Publish our Puppet manifests
Ideally, all secrets should be in dedicated, private Puppet modules, and we could publish our Puppet manifests.
I propose we give up on publishing our full set of manifests, reject this ticket, and instead do this:
- When we do #16958, if we use the roles/profiles/classes design pattern, most likely we will create new public Puppet classes that include the bits and pieces we already have published. This will de facto move stuff from our private manifests to public repos and provide the higher-level view of how bits and pieces are glued together, that is currently missing for the greatest part in our public Puppet code.

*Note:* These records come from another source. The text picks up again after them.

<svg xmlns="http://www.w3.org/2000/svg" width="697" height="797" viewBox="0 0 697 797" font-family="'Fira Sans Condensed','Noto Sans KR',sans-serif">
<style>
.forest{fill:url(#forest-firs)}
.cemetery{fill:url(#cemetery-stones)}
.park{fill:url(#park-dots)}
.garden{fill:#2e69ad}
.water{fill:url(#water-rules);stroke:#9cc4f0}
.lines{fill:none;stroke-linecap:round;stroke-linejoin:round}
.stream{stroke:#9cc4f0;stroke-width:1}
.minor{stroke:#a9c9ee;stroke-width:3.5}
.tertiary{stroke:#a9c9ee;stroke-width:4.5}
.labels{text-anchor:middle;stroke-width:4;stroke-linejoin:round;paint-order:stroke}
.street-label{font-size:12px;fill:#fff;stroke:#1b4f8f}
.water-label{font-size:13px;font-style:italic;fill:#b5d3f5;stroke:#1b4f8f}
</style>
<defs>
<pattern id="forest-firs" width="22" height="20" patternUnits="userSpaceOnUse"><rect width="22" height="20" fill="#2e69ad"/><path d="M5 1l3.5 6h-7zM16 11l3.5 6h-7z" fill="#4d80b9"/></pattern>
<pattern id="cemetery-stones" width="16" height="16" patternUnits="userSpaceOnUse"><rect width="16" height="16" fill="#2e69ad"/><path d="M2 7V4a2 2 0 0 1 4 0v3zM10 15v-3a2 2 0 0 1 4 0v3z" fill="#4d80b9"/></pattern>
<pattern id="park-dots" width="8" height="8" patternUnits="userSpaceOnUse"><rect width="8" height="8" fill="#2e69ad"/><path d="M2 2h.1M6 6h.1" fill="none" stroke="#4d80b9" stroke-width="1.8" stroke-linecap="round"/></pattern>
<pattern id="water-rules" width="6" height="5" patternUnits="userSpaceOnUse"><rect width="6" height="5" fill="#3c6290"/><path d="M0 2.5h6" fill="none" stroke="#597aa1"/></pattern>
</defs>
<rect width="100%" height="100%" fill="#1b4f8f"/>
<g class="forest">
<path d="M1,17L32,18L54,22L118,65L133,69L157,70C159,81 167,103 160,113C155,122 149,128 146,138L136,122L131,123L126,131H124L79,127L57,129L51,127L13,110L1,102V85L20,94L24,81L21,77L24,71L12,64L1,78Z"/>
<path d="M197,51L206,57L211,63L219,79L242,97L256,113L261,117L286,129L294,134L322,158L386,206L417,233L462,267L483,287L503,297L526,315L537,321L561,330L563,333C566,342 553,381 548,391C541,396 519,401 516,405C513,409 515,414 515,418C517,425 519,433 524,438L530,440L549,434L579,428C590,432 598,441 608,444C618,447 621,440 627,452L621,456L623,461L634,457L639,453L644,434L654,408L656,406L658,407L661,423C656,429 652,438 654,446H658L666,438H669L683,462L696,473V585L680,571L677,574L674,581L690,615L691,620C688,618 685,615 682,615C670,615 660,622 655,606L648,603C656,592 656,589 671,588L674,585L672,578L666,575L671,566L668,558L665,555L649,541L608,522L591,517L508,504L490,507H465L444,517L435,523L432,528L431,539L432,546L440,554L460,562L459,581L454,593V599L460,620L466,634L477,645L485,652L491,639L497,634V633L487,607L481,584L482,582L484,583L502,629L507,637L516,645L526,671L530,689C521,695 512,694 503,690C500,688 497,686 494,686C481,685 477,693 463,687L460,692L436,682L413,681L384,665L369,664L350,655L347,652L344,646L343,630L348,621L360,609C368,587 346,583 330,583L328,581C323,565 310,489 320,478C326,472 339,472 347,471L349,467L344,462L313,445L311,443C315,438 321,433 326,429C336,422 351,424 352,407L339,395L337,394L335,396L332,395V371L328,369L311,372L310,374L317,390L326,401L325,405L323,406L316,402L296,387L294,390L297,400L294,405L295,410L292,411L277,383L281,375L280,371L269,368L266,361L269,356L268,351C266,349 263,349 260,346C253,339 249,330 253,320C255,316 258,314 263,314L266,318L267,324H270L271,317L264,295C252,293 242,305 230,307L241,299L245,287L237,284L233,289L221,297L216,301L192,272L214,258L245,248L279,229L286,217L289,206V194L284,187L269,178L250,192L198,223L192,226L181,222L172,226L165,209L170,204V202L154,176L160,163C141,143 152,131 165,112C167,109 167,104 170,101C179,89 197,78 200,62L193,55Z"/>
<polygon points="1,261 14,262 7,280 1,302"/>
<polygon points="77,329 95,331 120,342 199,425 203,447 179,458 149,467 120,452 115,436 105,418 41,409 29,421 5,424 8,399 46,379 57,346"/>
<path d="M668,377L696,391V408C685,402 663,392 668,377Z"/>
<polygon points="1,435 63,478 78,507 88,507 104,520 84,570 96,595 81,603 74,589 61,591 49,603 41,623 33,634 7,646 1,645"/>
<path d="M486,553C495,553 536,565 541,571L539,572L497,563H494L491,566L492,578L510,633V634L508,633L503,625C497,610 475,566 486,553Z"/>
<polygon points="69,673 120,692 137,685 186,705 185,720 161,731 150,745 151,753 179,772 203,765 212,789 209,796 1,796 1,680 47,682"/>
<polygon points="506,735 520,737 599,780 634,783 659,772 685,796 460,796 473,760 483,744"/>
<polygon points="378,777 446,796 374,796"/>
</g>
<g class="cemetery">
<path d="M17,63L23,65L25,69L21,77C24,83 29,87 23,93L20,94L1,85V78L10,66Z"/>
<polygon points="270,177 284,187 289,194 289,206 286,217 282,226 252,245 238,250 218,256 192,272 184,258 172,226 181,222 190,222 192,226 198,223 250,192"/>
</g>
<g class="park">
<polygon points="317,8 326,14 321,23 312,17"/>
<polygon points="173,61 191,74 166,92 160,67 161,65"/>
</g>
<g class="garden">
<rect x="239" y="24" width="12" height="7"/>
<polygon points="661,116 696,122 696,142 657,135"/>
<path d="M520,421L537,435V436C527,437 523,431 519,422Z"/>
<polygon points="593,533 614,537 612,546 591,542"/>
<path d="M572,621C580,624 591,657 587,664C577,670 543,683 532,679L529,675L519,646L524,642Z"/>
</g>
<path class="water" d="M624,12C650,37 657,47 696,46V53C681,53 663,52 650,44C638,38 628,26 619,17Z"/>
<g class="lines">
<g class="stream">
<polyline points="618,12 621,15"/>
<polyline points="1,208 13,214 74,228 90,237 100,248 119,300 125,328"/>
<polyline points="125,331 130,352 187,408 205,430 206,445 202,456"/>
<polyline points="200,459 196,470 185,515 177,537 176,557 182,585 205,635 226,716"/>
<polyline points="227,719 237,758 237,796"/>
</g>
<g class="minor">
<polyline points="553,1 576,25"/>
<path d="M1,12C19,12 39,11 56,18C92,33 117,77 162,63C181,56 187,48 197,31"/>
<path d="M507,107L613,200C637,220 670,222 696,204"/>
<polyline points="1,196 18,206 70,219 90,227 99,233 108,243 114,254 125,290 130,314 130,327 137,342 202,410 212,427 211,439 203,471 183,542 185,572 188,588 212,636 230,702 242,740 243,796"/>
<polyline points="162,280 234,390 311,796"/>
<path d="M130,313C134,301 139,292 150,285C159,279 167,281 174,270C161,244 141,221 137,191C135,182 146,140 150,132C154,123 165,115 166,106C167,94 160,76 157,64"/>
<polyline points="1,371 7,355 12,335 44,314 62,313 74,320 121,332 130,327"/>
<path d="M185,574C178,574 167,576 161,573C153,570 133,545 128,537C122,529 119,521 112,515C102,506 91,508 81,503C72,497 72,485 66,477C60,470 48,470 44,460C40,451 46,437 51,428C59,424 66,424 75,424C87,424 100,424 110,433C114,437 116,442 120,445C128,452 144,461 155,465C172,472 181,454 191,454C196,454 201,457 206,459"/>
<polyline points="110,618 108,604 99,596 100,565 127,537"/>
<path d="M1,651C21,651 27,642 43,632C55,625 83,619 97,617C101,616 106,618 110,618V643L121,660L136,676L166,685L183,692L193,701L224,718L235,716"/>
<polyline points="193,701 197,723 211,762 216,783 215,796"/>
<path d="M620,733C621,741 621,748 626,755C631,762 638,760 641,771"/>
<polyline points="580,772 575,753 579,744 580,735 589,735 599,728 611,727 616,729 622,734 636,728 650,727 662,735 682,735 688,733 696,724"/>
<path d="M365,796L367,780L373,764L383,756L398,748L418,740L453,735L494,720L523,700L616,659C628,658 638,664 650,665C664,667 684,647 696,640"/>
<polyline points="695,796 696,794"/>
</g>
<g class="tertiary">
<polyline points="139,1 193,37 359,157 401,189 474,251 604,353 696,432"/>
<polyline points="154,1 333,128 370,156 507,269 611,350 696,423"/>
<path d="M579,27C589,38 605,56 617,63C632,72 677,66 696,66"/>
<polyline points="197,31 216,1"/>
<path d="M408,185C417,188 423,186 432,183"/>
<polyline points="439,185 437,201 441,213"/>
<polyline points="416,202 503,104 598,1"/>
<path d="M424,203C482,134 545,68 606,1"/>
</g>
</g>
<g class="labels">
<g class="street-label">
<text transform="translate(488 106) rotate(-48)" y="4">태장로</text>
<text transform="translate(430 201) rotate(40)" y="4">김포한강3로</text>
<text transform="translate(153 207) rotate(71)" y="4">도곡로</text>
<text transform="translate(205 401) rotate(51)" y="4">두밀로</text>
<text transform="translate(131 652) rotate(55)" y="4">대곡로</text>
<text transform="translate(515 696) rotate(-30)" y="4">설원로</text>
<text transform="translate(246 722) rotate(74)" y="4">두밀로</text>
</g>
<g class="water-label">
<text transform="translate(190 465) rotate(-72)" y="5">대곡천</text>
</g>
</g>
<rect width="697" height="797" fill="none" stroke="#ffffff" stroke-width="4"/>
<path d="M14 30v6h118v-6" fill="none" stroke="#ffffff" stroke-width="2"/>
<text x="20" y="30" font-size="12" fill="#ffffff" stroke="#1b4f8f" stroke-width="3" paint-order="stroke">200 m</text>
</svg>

- Furthermore, while doing #6922, we will surely notice pain points that are caused by information or code being available only in our private manifests. And then we can figure out a good way to solve each such problem, be it via documentation or by moving more code to public Puppet modules (and doing whatever refactoring it takes).
Rationale: IMO, publishing our manifests should not be a goal in itself. It's a mean to reach other goals, i.e.:
- Make it easier for our sysadmins to develop improvements and new features locally instead of doing that in our production environment.
- Make it easier for other folks to contribute to the code that drives our infra, be it by auditing it or improving it.
I believe the alternate strategy I'm proposing will bring us closer to these goals than simply publishing our Puppet manifests. Thoughts?